Do you sometimes feel diminished because you are slowing down with age especially in your hair? Or are you that slightly because you feel an ache in your hand? The common denominator however is the gut burrows into the liver a bleeding into the organ that keeps it alive and functioning as it should says Dr. Pavan K. Seshadri research fellow at the National Institute of Advancing Translational Sciences NIVI. His study was recently published in the Journal of the American Medical Association (JAMA).
No activity is within the human body that is immune deficient but the gut burrows out into the liver the organ that seeks solace through the blood stream and accumulates sugars and small intracardiacs that produce hormones to safeguard against diabetes and other metabolic diseases he says.
Overcoming age-related metabolic impairment.
In a study published in Cell Metabolism NIVI found that the aged gut burrows out into the liver where it helps to protect against drug resistance.
Targeting the aged gut is an expansion of other major studies in animal models that have shown that the aged gut does have the capacity to enter and attack the liver due to its overabundance of beneficial microbiota says Dr. Seshadri.
According to Diabetes UK there was a 99 percent chance that diabetes mellitus would become most prevalent in 2030 when the rate of diabetes is at its highest by improving dramatically. Analyses of that data though also showed that reducing the age of the gut from 60 to 40 years could decrease diabetes incidence by 0. 1 percent or more.
Advocates of calorie restriction touting it as a proven way to substantially reduce ones risk of developing diabetes do not seem to have considered whether improving the number of discrete organs within the gut-e. g. the liver gut oesophagus and colon-from 30 years might actually reduce their risk of coming in with diabetes argues Dr. Seshadri.

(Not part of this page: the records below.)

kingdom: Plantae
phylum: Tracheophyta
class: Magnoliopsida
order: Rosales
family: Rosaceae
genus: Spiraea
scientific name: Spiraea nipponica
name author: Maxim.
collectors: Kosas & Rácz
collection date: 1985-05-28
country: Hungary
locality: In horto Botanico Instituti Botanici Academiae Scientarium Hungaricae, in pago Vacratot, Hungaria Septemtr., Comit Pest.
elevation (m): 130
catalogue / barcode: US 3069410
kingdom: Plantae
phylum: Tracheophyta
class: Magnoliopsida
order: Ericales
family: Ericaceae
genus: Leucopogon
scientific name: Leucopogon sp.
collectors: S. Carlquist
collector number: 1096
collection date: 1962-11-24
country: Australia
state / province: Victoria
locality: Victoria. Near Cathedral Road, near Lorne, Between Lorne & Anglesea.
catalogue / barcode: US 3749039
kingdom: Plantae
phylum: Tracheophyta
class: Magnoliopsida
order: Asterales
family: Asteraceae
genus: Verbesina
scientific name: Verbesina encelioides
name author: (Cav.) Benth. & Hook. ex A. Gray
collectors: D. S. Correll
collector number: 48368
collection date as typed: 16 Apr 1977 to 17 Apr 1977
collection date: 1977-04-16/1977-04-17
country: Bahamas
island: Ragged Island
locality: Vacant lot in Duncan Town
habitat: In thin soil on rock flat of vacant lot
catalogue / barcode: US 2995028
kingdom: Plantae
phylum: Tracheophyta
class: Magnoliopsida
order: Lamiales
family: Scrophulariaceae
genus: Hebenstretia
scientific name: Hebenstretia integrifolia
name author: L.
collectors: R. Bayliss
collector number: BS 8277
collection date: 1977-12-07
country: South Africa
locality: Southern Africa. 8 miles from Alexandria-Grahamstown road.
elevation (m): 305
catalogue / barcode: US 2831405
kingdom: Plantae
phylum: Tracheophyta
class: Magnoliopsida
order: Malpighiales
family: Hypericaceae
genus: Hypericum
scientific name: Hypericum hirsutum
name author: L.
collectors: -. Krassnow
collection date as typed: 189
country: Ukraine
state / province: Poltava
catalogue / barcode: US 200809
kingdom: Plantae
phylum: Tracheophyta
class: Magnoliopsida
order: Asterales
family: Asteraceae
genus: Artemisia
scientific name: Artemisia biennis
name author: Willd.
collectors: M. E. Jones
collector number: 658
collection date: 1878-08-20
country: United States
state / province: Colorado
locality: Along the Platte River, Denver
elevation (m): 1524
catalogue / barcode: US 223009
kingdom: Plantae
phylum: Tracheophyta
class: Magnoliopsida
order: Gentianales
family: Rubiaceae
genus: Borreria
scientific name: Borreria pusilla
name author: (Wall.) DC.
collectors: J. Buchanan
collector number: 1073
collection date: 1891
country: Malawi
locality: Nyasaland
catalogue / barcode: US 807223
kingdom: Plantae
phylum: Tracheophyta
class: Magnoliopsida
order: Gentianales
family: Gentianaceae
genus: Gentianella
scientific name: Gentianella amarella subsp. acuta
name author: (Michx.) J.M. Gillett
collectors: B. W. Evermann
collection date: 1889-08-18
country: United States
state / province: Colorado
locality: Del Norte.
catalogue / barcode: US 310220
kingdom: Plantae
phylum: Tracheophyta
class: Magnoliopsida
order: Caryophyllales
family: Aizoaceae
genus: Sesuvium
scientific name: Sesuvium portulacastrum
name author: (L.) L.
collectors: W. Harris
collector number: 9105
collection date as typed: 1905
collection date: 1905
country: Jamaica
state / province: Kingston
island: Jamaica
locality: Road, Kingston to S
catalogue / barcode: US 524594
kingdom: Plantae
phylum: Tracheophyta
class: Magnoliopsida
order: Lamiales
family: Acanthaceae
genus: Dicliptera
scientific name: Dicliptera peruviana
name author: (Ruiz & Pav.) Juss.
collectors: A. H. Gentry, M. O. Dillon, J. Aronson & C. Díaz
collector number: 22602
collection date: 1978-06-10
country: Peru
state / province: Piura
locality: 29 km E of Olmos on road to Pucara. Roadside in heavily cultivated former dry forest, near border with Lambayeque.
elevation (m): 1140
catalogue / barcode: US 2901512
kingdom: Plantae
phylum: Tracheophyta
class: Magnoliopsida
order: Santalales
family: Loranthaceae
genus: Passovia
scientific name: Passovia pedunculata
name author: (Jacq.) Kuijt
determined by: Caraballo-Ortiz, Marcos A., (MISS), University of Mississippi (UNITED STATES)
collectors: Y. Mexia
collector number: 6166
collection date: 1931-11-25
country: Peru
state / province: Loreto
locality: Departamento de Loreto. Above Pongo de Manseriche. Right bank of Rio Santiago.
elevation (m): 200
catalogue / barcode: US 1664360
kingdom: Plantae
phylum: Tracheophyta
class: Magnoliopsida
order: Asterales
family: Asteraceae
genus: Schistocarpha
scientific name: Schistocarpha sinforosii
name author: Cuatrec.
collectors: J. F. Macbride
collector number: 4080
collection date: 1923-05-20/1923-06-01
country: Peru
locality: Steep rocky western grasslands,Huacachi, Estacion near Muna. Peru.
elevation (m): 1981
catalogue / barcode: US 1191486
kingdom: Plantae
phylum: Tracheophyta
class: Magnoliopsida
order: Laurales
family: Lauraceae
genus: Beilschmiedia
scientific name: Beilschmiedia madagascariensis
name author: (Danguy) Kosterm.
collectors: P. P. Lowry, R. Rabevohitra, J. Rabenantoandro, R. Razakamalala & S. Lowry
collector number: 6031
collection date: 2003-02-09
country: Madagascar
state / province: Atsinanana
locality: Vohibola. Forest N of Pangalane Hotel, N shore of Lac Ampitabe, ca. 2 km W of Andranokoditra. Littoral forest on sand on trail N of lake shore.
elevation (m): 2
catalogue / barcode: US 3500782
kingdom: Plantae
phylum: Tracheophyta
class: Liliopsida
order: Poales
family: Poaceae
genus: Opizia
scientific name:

Ideally someone who has had type 2 diabetes for 9 years interacts with such organs like the liver and gut where they can make new immune cells and effectively pretty much beat or remove resistance and keep the occurrence of diabetes in the population down he asserts. Such changes likely keep diabetes in check over extended periods of time.
The challenge is however that we are not talking about people who have a clinically undergoing type 2 diabetes transition which is commonly observed in middle age he points out. A lot of the data for this study is based on self-reported questionnaires and self-reported measurements of diet and lifestyle.